What you should do | The response must contain each line of the material that holds "Accounting".

Working data |
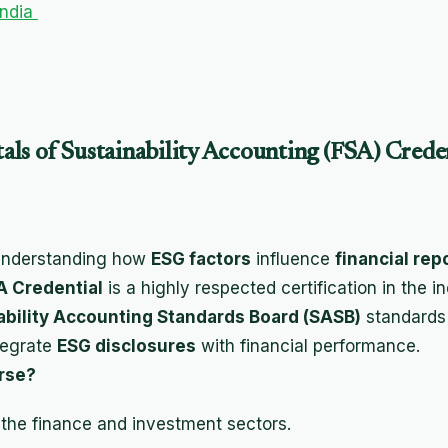
India
ls of Sustainability Accounting (FSA) Crede
 understanding how
ESG factors
influence
financial rep
 Credential
is a highly respected certification in the i
ability Accounting Standards Board (SASB)
standards
tegrate
ESG disclosures
with financial performance.
rse?
 the finance and investment sectors.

Solution |
ls of Sustainability Accounting (FSA) Crede
ability Accounting Standards Board (SASB)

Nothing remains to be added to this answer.